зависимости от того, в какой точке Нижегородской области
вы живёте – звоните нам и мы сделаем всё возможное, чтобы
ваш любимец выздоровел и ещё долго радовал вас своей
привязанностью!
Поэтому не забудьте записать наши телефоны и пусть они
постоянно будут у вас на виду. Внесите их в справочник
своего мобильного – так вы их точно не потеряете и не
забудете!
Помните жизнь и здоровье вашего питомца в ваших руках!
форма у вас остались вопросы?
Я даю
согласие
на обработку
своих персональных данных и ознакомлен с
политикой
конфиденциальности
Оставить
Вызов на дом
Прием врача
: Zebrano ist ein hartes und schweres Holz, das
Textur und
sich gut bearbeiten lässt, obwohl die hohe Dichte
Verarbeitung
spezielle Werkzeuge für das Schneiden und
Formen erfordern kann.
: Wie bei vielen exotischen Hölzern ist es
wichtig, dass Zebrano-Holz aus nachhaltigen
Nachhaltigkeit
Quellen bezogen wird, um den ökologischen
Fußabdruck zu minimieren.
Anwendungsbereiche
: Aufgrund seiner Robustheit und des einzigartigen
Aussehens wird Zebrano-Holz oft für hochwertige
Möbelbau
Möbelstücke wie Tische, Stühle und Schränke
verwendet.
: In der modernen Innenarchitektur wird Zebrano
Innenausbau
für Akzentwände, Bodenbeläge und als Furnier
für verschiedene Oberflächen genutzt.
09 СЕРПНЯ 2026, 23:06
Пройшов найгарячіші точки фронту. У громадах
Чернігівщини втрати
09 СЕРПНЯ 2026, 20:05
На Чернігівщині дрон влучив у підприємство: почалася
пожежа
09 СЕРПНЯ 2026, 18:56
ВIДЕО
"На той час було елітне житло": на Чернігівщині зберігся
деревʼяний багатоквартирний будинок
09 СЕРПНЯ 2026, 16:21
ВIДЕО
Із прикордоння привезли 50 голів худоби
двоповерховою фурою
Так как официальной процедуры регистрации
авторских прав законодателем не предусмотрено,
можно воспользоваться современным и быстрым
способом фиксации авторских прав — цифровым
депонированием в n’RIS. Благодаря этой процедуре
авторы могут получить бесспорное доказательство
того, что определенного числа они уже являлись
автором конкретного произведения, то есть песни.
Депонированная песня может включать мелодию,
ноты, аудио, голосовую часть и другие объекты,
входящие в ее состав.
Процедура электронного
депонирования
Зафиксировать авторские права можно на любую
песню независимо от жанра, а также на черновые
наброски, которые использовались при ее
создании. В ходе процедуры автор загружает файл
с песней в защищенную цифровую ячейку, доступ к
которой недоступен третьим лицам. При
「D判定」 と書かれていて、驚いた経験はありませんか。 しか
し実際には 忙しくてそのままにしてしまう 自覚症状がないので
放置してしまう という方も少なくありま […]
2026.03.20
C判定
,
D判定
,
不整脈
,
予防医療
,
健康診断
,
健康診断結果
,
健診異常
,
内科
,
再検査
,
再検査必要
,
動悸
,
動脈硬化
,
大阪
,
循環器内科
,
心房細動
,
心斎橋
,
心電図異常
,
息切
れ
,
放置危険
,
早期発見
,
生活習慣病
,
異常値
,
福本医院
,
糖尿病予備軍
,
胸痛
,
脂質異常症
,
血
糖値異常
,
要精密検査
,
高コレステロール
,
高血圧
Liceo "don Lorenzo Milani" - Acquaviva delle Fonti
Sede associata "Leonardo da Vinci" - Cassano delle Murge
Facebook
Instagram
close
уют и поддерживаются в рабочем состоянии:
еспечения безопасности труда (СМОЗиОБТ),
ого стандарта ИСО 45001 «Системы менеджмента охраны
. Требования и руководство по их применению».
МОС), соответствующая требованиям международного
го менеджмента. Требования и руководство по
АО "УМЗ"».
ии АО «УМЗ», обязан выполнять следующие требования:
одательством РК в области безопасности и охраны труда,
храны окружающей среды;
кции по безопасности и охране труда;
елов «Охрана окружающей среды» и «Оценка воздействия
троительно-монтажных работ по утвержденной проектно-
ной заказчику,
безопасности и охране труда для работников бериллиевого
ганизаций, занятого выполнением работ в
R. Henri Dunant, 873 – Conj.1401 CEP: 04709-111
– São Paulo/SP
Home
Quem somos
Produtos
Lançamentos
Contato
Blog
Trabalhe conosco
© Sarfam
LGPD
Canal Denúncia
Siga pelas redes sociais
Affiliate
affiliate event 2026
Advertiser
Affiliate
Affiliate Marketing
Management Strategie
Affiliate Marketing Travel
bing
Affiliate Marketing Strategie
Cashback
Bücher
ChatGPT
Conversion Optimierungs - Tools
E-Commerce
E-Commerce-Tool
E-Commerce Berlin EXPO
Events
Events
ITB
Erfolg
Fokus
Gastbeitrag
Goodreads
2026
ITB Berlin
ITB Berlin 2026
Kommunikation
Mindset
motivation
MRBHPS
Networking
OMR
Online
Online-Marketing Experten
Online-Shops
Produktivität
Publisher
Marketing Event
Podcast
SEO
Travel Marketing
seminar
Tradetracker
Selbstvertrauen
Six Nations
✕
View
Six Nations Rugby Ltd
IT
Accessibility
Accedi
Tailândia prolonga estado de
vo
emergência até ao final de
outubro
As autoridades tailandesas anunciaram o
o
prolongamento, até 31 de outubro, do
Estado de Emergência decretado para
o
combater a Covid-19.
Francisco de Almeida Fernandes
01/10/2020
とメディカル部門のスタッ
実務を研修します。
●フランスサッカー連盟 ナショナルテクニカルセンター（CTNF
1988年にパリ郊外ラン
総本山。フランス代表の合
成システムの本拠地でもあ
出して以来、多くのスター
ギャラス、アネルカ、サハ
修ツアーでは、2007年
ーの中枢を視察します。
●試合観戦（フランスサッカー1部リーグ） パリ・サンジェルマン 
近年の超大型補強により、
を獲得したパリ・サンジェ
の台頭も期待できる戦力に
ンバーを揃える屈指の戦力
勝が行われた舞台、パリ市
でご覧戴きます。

........

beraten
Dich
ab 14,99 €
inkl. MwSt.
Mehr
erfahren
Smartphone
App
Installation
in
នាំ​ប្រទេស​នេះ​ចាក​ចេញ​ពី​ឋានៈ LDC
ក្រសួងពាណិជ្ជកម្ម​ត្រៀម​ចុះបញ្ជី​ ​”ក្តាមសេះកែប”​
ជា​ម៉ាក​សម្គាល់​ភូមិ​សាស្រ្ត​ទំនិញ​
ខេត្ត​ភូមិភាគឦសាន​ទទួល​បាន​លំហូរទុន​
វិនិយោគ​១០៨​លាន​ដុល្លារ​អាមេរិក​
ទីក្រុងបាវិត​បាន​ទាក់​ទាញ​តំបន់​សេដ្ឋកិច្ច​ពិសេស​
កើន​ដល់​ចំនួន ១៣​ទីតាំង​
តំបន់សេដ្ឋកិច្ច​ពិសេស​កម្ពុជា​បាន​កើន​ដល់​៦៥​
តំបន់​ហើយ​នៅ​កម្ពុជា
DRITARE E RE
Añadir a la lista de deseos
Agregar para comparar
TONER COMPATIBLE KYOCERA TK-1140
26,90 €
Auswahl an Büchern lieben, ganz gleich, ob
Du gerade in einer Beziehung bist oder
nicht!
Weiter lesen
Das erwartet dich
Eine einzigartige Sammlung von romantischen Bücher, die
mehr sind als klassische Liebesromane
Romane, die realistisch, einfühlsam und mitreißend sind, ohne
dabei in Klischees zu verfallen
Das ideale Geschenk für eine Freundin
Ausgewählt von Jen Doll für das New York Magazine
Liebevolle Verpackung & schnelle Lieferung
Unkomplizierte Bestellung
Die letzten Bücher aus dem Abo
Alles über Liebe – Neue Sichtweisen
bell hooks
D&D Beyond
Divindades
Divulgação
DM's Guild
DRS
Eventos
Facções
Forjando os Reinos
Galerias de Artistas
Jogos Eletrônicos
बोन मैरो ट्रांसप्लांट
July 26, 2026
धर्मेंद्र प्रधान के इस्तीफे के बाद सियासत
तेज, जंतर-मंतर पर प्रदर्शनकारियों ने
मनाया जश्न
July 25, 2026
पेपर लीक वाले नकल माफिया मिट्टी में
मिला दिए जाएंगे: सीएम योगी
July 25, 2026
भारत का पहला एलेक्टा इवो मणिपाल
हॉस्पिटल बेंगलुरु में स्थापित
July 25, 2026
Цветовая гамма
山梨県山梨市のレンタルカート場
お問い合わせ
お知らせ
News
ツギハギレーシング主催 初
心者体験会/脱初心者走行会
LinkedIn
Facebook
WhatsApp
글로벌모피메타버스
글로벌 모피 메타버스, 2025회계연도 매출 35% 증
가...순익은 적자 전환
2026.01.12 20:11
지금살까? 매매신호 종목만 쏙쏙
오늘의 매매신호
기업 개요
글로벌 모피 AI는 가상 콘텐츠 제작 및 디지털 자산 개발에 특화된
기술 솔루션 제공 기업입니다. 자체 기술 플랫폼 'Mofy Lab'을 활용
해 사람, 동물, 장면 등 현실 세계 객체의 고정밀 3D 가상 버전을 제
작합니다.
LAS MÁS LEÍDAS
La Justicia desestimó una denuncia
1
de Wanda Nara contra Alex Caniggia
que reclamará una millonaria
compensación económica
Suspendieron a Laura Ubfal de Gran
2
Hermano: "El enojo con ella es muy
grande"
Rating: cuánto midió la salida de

........

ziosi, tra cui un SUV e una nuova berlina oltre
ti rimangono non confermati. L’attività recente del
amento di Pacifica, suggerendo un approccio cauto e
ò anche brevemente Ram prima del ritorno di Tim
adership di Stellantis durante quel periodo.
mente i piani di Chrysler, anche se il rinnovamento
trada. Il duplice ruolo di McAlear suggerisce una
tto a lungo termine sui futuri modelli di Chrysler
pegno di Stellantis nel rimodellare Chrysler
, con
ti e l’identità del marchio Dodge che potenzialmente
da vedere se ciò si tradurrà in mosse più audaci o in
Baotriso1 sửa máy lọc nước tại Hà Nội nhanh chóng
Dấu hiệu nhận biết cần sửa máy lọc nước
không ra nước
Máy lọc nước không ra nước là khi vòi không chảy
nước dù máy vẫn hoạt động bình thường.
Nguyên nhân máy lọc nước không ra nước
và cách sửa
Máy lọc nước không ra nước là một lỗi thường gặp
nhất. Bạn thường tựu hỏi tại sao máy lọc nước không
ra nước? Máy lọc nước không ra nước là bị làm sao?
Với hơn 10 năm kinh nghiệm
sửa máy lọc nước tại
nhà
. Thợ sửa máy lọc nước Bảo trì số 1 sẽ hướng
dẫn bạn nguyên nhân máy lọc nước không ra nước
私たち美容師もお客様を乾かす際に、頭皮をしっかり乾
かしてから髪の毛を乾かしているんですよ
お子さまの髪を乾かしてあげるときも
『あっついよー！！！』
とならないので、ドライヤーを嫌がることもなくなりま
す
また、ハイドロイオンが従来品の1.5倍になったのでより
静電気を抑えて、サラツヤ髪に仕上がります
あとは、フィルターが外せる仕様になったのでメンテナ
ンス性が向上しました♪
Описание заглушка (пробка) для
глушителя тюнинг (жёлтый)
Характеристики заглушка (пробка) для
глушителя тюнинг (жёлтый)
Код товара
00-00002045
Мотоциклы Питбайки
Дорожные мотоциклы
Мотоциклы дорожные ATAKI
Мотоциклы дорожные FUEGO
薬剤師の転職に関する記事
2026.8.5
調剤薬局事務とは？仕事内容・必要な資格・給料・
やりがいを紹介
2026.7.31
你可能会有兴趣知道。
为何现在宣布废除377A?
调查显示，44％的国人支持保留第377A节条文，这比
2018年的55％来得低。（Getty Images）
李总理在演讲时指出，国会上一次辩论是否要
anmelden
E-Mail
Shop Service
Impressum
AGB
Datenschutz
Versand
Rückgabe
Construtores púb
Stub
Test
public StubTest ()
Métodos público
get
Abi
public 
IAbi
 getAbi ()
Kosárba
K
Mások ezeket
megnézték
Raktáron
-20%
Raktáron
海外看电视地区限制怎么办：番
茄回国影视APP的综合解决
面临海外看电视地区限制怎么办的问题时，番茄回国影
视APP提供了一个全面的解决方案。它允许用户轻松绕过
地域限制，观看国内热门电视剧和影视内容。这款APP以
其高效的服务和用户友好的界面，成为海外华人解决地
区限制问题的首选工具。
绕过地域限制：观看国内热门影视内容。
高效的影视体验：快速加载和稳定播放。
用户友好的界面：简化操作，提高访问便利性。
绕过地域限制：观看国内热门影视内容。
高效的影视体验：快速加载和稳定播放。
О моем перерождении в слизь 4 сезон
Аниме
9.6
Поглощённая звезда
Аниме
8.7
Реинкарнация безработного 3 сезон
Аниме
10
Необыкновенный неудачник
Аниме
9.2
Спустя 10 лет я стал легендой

........

- [What is required]:
Search the listing above for the lines with "зависимости от того, в" and "Formen erfordern kann.", then output those lines and all lines between them exactly.

- [Answer to this exercise]:
зависимости от того, в какой точке Нижегородской области
вы живёте – звоните нам и мы сделаем всё возможное, чтобы
ваш любимец выздоровел и ещё долго радовал вас своей
привязанностью!
Поэтому не забудьте записать наши телефоны и пусть они
постоянно будут у вас на виду. Внесите их в справочник
своего мобильного – так вы их точно не потеряете и не
забудете!
Помните жизнь и здоровье вашего питомца в ваших руках!
форма у вас остались вопросы?
Я даю
согласие
на обработку
своих персональных данных и ознакомлен с
политикой
конфиденциальности
Оставить
Вызов на дом
Прием врача
: Zebrano ist ein hartes und schweres Holz, das
Textur und
sich gut bearbeiten lässt, obwohl die hohe Dichte
Verarbeitung
spezielle Werkzeuge für das Schneiden und
Formen erfordern kann.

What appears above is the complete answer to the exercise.